QB Brees Arrives In New Orleans

After negotiating heavily with the Dolphins, Brees comes back to town for six year deal

QB Drew Brees has signed a six year contract with the Saints, a $60 million deal with a $10 million signing bonus. With starter Aaron Brooks on the way out - via trade to outright release - any day now, the Saints have added a young veteran in Drew Brees who iseems to be diametrically opposite of the Saints' starter of five seasons.

Brooks is tall and strong armed. Brees is put 6'0", and more accurate than powerful. Brooks struggled with consistency throughout his career.
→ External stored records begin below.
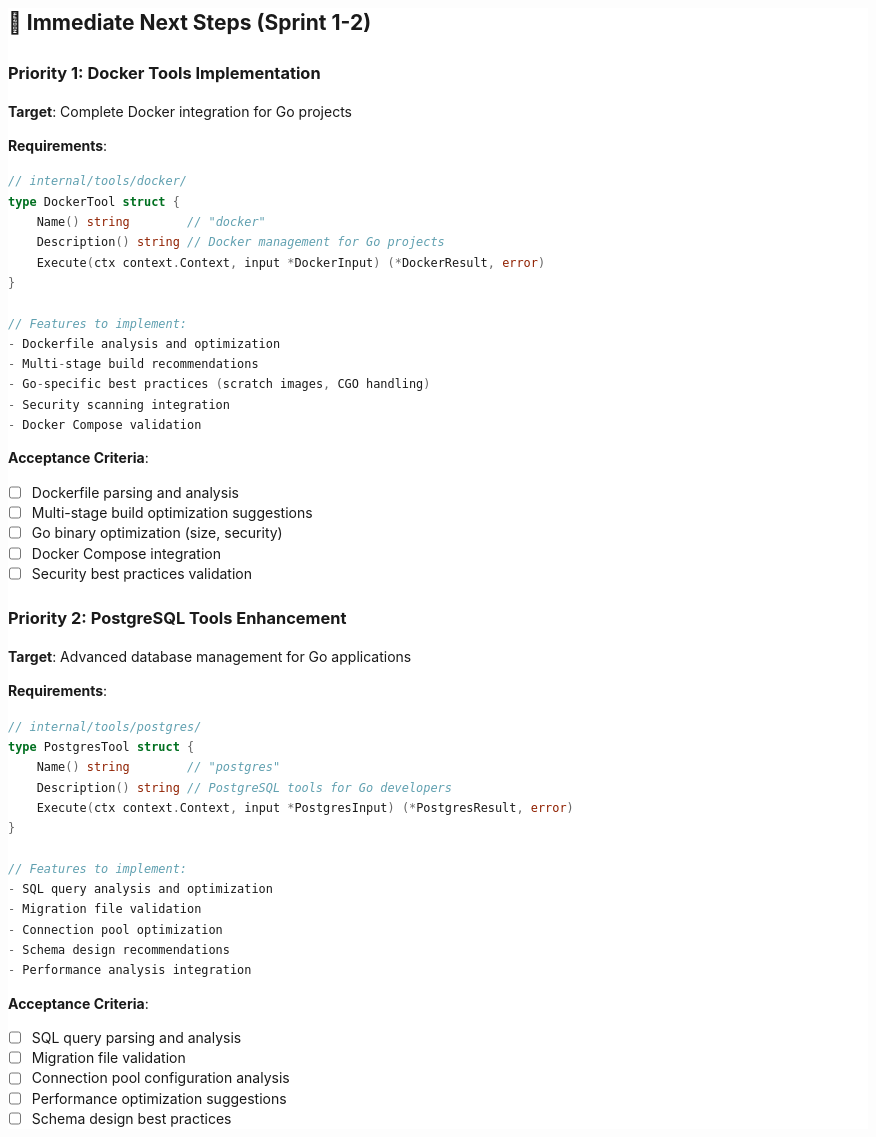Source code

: ## 📅 Immediate Next Steps (Sprint 1-2)

### Priority 1: Docker Tools Implementation

**Target**: Complete Docker integration for Go projects

**Requirements**:
```go
// internal/tools/docker/
type DockerTool struct {
    Name() string        // "docker"
    Description() string // Docker management for Go projects
    Execute(ctx context.Context, input *DockerInput) (*DockerResult, error)
}

// Features to implement:
- Dockerfile analysis and optimization
- Multi-stage build recommendations
- Go-specific best practices (scratch images, CGO handling)
- Security scanning integration
- Docker Compose validation
```

**Acceptance Criteria**:
- [ ] Dockerfile parsing and analysis
- [ ] Multi-stage build optimization suggestions
- [ ] Go binary optimization (size, security)
- [ ] Docker Compose integration
- [ ] Security best practices validation

### Priority 2: PostgreSQL Tools Enhancement

**Target**: Advanced database management for Go applications

**Requirements**:
```go
// internal/tools/postgres/
type PostgresTool struct {
    Name() string        // "postgres"
    Description() string // PostgreSQL tools for Go developers
    Execute(ctx context.Context, input *PostgresInput) (*PostgresResult, error)
}

// Features to implement:
- SQL query analysis and optimization
- Migration file validation
- Connection pool optimization
- Schema design recommendations
- Performance analysis integration
```

**Acceptance Criteria**:
- [ ] SQL query parsing and analysis
- [ ] Migration file validation
- [ ] Connection pool configuration analysis
- [ ] Performance optimization suggestions
- [ ] Schema design best practices
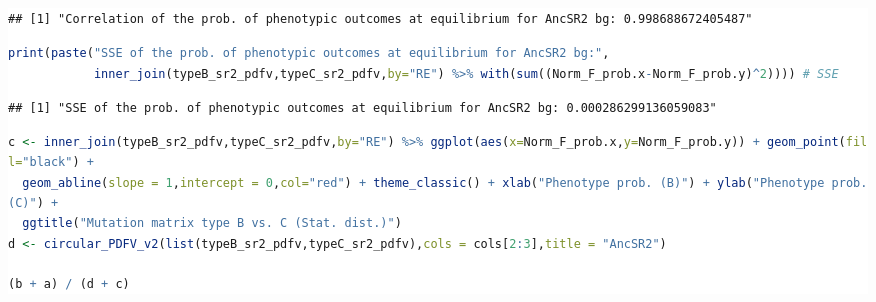     ## [1] "Correlation of the prob. of phenotypic outcomes at equilibrium for AncSR2 bg: 0.998688672405487"

``` r
print(paste("SSE of the prob. of phenotypic outcomes at equilibrium for AncSR2 bg:",
            inner_join(typeB_sr2_pdfv,typeC_sr2_pdfv,by="RE") %>% with(sum((Norm_F_prob.x-Norm_F_prob.y)^2)))) # SSE
```

    ## [1] "SSE of the prob. of phenotypic outcomes at equilibrium for AncSR2 bg: 0.000286299136059083"

``` r
c <- inner_join(typeB_sr2_pdfv,typeC_sr2_pdfv,by="RE") %>% ggplot(aes(x=Norm_F_prob.x,y=Norm_F_prob.y)) + geom_point(fill="black") +
  geom_abline(slope = 1,intercept = 0,col="red") + theme_classic() + xlab("Phenotype prob. (B)") + ylab("Phenotype prob. (C)") + 
  ggtitle("Mutation matrix type B vs. C (Stat. dist.)")
d <- circular_PDFV_v2(list(typeB_sr2_pdfv,typeC_sr2_pdfv),cols = cols[2:3],title = "AncSR2")

(b + a) / (d + c)
```
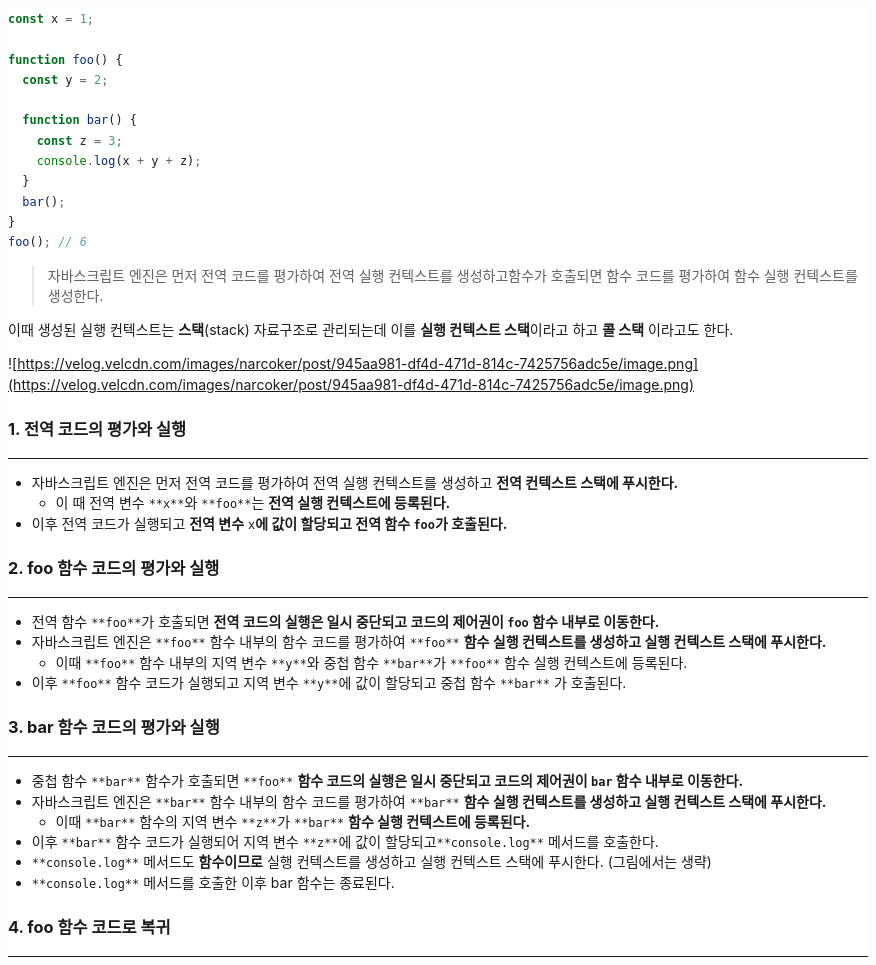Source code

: 
```jsx
const x = 1;

function foo() {
  const y = 2;

  function bar() {
    const z = 3;
    console.log(x + y + z);
  }
  bar();
}
foo(); // 6
```

> 자바스크립트 엔진은 먼저 전역 코드를 평가하여 전역 실행 컨텍스트를 생성하고함수가 호출되면 함수 코드를 평가하여 함수 실행 컨텍스트를 생성한다.

이때 생성된 실행 컨텍스트는 **스택**(stack) 자료구조로 관리되는데 이를 **실행 컨텍스트 스택**이라고 하고 **콜 스택** 이라고도 한다.

![https://velog.velcdn.com/images/narcoker/post/945aa981-df4d-471d-814c-7425756adc5e/image.png](https://velog.velcdn.com/images/narcoker/post/945aa981-df4d-471d-814c-7425756adc5e/image.png)

### 1. 전역 코드의 평가와 실행

---

- 자바스크립트 엔진은 먼저 전역 코드를 평가하여 전역 실행 컨텍스트를 생성하고 **전역 컨텍스트 스택에 푸시한다.**
  - 이 때 전역 변수 `**x**`와 `**foo**`는 **전역 실행 컨텍스트에 등록된다.**
- 이후 전역 코드가 실행되고 **전역 변수** `x`**에 값이 할당되고 전역 함수 `foo`가 호출된다.**

### 2. foo 함수 코드의 평가와 실행

---

- 전역 함수 `**foo**`가 호출되면 **전역 코드의 실행은 일시 중단되고 코드의 제어권이 `foo` 함수 내부로 이동한다.**
- 자바스크립트 엔진은 `**foo**` 함수 내부의 함수 코드를 평가하여 `**foo**` **함수 실행 컨텍스트를 생성하고 실행 컨텍스트 스택에 푸시한다.**
  - 이때 `**foo**` 함수 내부의 지역 변수 `**y**`와 중첩 함수 `**bar**`가 `**foo**` 함수 실행 컨텍스트에 등록된다.
- 이후 `**foo**` 함수 코드가 실행되고 지역 변수 `**y**`에 값이 할당되고 중첩 함수 `**bar**` 가 호출된다.

### 3. bar 함수 코드의 평가와 실행

---

- 중첩 함수 `**bar**` 함수가 호출되면 `**foo**` **함수 코드의 실행은 일시 중단되고 코드의 제어권이 `bar` 함수 내부로 이동한다.**
- 자바스크립트 엔진은 `**bar**` 함수 내부의 함수 코드를 평가하여 `**bar**` **함수 실행 컨텍스트를 생성하고 실행 컨텍스트 스택에 푸시한다.**
  - 이때 `**bar**` 함수의 지역 변수 `**z**`가 `**bar**` **함수 실행 컨텍스트에 등록된다.**
- 이후 `**bar**` 함수 코드가 실행되어 지역 변수 `**z**`에 값이 할당되고`**console.log**` 메서드를 호출한다.
- `**console.log**` 메서드도 **함수이므로** 실행 컨텍스트를 생성하고 실행 컨텍스트 스택에 푸시한다. (그림에서는 생략)
- `**console.log**` 메서드를 호출한 이후 bar 함수는 종료된다.

### 4. foo 함수 코드로 복귀

---
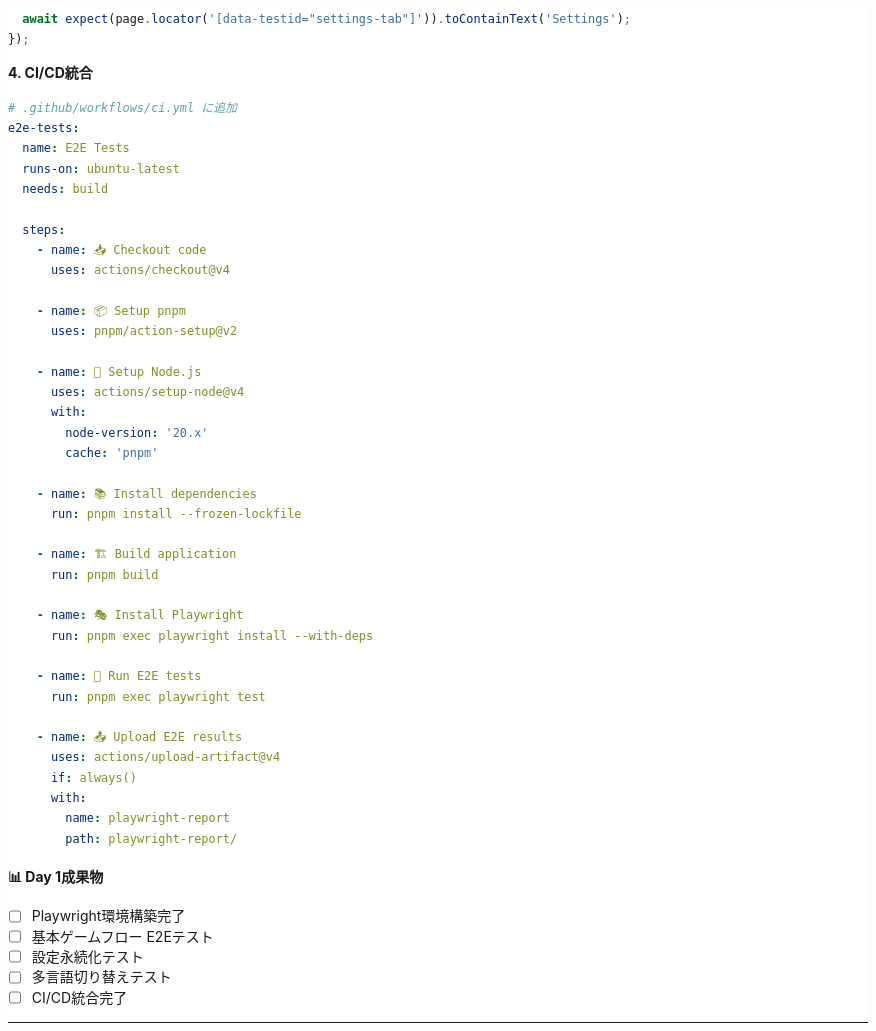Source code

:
 ```typescript
  await expect(page.locator('[data-testid="settings-tab"]')).toContainText('Settings');
});
```

**4. CI/CD統合**
```yaml
# .github/workflows/ci.yml に追加
e2e-tests:
  name: E2E Tests
  runs-on: ubuntu-latest
  needs: build
  
  steps:
    - name: 📥 Checkout code
      uses: actions/checkout@v4
    
    - name: 📦 Setup pnpm
      uses: pnpm/action-setup@v2
    
    - name: 🔧 Setup Node.js
      uses: actions/setup-node@v4
      with:
        node-version: '20.x'
        cache: 'pnpm'
    
    - name: 📚 Install dependencies
      run: pnpm install --frozen-lockfile
    
    - name: 🏗️ Build application
      run: pnpm build
    
    - name: 🎭 Install Playwright
      run: pnpm exec playwright install --with-deps
    
    - name: 🧪 Run E2E tests
      run: pnpm exec playwright test
    
    - name: 📤 Upload E2E results
      uses: actions/upload-artifact@v4
      if: always()
      with:
        name: playwright-report
        path: playwright-report/
```

#### 📊 Day 1成果物
- [ ] Playwright環境構築完了
- [ ] 基本ゲームフロー E2Eテスト
- [ ] 設定永続化テスト
- [ ] 多言語切り替えテスト
- [ ] CI/CD統合完了

---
After turning on the light switch before the 2004 season, Brees has been steady, reliable and the steward of an offense powered by a dominant runningback.

Brees negotiated a deal that averaged $10 million over six years on Saturday with the Saints, but left town without signing contract. He flew to Miami, where he tried to talk Nick Saban and the Dolphins up to the Saints' price. On Tuesday, the Dolphins walked away from the table and traded for Minnesota QB Daunte Culpepper.

Brees signed the Saints' offer shortly thereafter, marking the biggest free agent signing for the team since the Saints signed Jeff Blake to a four-year deal in February of 2000.

The contract includes a $8 million signing bonus and $2 million in base salary this season that is fully gauranteed this season. In 2007, Brees is set to earn a $3 million in base salary and a whopping $12 million roster bonus in 2007. Brees had reportedly been looking for $10 million per season and got it, but the massive roster bonus in 2007 dictates today that the contract will not stand in one calendar year. Even though the Saints are one of the more cap healthy teams in the league, a 2007 cap hit of at least $15 million is not something that will stand. The Saints are forcing themselves today to either cut Brees next February or renegotiate the deal to spread the cap hit out over the length of the contract.

Because of this, this $60 million deal may very well end up being a one year, $10 million deal, just under the new CBA franchise tag values for quarterbacks. Because of this, recent speculation that the Saints will trade out of the #2 overall pick in this April's NFL Draft - and not draft USC QB Matt Leinart - may be a "smoke screen" from the Saints front office. The Saints will likely entertain offers for the pick but Brees' contract seems intentionally built to be a short-term deal.

At Purdue, Brees was known as a gutsy, inspiring leader with a live, accurate arm and a knack for winning. He was 4th and 3rd in Heisman voting in his final two seasons, won the Maxwell Award for college player of the year, and was the 32nd overall pick by the San Diego Chargers in 2001. He saw little playing time as a rookie, appearing in only one game. For the next two seasons, Brees struggled with consistency.

The 8-8 Chargers of 2002 started 6-1 but floundered in the end as Brees went on a four game scoreless stretch and the defense crumbled. Brees finished with a 76.9 QB rating as the whole team struggled. The 2003 Chargers finished 4-12 after starting 0-5 under Brees, who finished with 11 touchdowns to 15 interceptions and was benched twice. Between he and Doug Flutie, the Chargers once again earned the top draft pick the next April, and Brees was an afterthought. The Chargers were hit by Eli Manning's refusal to play for them, drafted him anyway, then traded back to acquire North Carolina State QB Phillip Rivers to be the new face of the franchise.

But Brees was not ready to give up. Rivers held out, and Brees marshaled a suddenly potent offense fueled by LaDainian Tomlinson and Antonio Gates. He finished with a ridiculous 27/7 touchdown-interception ratio, was sacked only 18 times and had a 104.8 quarterback passer rating, third in the NFL. Brees was 31/42 for 319 yards, two touchdowns and an interception in the Chargers' last-second loss to the Jets in the playoffs, was named the NFL's Comeback Player of the Year and made the Pro Bowl, while Rivers sat on the bench.

Brees was the unquestioned starter in 2005 after the Chargers placed the franchise tag on him, and finished with an 89.2 quarterback rating, leading the #5 offense in the league to a 9-7 record. Brees went down in Week 17 under the weight of Denver DT Gerard Warren with a shoulder injury and the Chargers lost to the Broncos to end the season on a 1-3 skid. Brees was named a Pro Bowl alternate.

In San Diego, Brees worked with new Saints QB coach Pete Carmichael, Jr., who was an offensive assistant at the time.

Brees has spent this offseason recovering from a torn labrum and damaged the rotator cuff in his throwing shoulder. He had surgery shortly after the new year in Birmingham, AL by Dr James Andrews, widely regarded as the best orthopedic surgeon in the country. Andrews has given Brees' recovery his personal stamp of approval. While he expects a full recovery, Brees has said he may not be able to throw until August 06.